A new report shines light on the possibilities of more equitable autonomous transportation
The hype over driverless cars often paints pictures of the incredible freedom riders and former drivers would obtain when they can take their hands off the wheel and let the car do the work. The futuristic life of leisure, however, doesn’t always take into account the significant population of Americans for whom any regular transportation access would be revolutionary. For those with disabilities, access to public transportation, much less control of their own vehicle and life, would be empowering. The possibilities of autonomous vehicles designed for everyone could impact a huge swath of the population: a recent government report found that 6 million Americans with disabilities have difficulty getting the transportation they need.

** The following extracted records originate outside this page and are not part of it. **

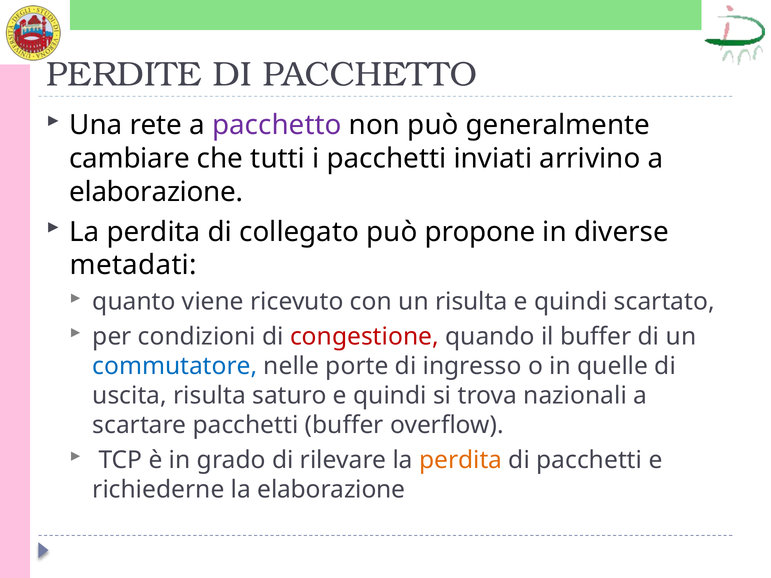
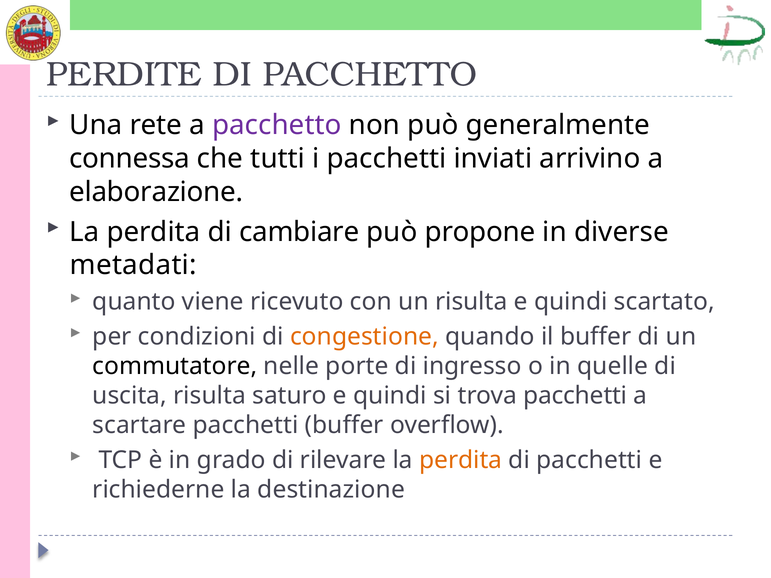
cambiare: cambiare -> connessa
collegato: collegato -> cambiare
congestione colour: red -> orange
commutatore colour: blue -> black
trova nazionali: nazionali -> pacchetti
la elaborazione: elaborazione -> destinazione
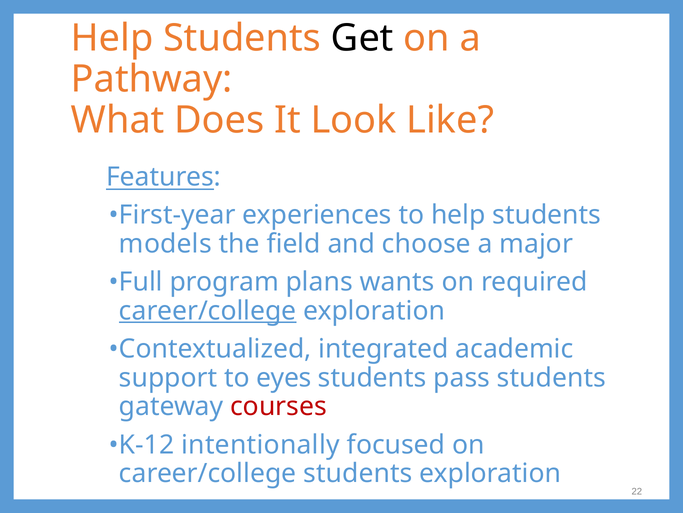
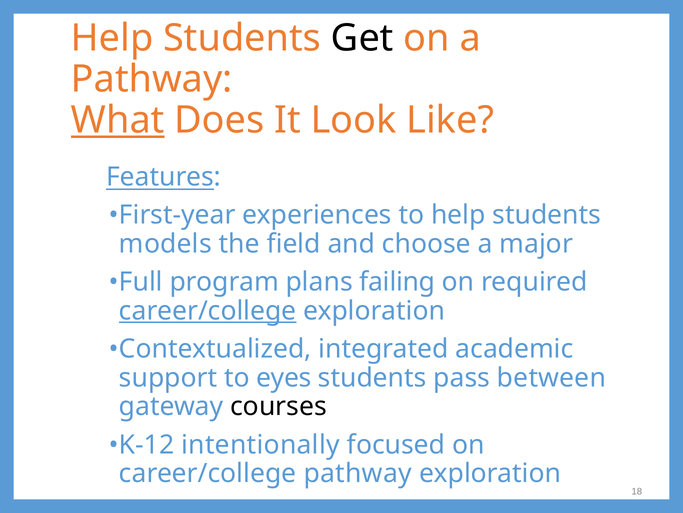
What underline: none -> present
wants: wants -> failing
pass students: students -> between
courses colour: red -> black
career/college students: students -> pathway
22: 22 -> 18
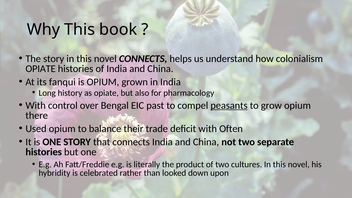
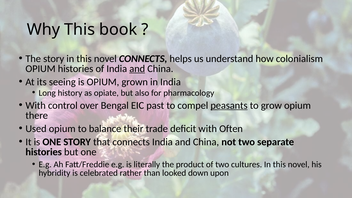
OPIATE at (41, 69): OPIATE -> OPIUM
and at (137, 69) underline: none -> present
fanqui: fanqui -> seeing
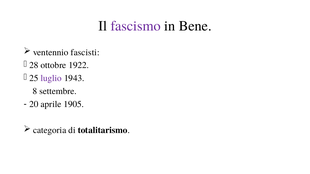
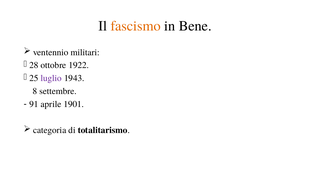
fascismo colour: purple -> orange
fascisti: fascisti -> militari
20: 20 -> 91
1905: 1905 -> 1901
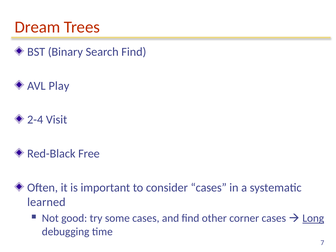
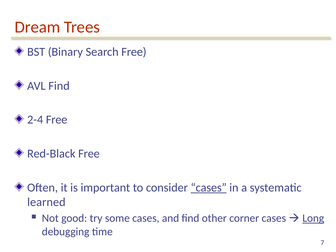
Search Find: Find -> Free
AVL Play: Play -> Find
2-4 Visit: Visit -> Free
cases at (209, 188) underline: none -> present
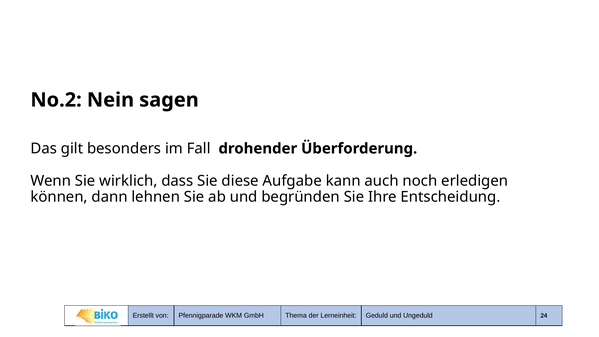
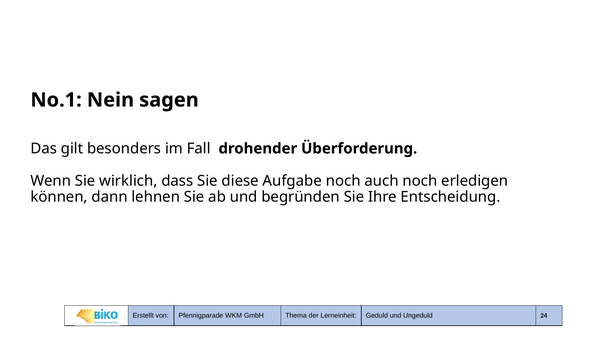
No.2: No.2 -> No.1
Aufgabe kann: kann -> noch
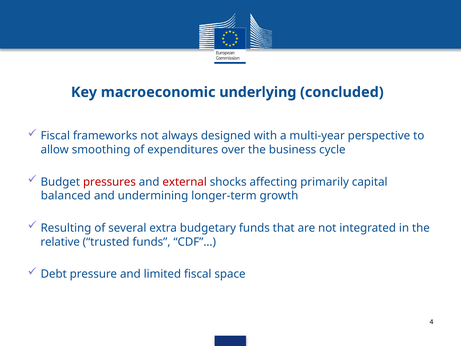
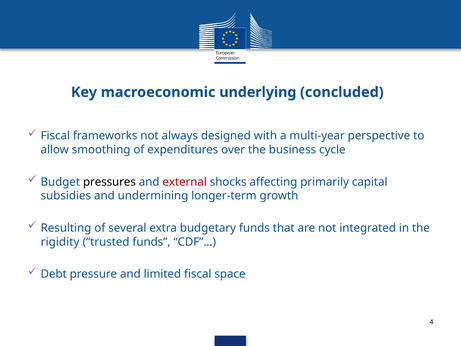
pressures colour: red -> black
balanced: balanced -> subsidies
relative: relative -> rigidity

According to a new report, Self-Driving Cars: The Impact on People with Disabilities, released yesterday by the Ruderman Family Foundation and Securing America’s Future Energy (SAFE), the potential of driverless vehicles to liberate Americans with disabilities from transportation issues, bring more people into the workforce, and save substantially on health care, is vast. By engaging with government and private industry to make sure that tech firms and carmakers address the needs of drivers with disabilities, the report suggests new transportation options can be designed that would create 2 million more job opportunities and save $19 billion annually in health care costs.
The landmark Americans with Disabilities Act, which mandates equal access to transportation, was supposed to help Americans with disabilities get around. But decades after its passage in 1990, the promise of equality hasn’t been met, especially when it comes to employment. Transportation is one of the key hurdles. A 2003 Department of Transportation study found 45 percent of Americans with disabilities didn’t have access to a passenger vehicle.

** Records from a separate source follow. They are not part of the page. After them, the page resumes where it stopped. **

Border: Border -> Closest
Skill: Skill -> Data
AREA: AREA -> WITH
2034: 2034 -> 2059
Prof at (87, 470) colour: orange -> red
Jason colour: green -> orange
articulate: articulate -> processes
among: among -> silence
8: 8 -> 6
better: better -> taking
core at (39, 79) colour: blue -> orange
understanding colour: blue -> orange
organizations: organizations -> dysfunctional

Public transportation systems often lack full access for riders with disabilities and only cover certain parts of the country, streets don’t always have proper access for wheelchairs, and public paratransit systems, which allows riders to book trips in advance, are often crowded and offer minimal access. Agencies that run these services often run with high operating costs and don’t have the resources to provide reliable and convenient services. According to Andrew Houtenville, an expert on disabilities at the University of New Hampshire, “there is no expectation whatsoever that paratranist will perform to the level necessary.”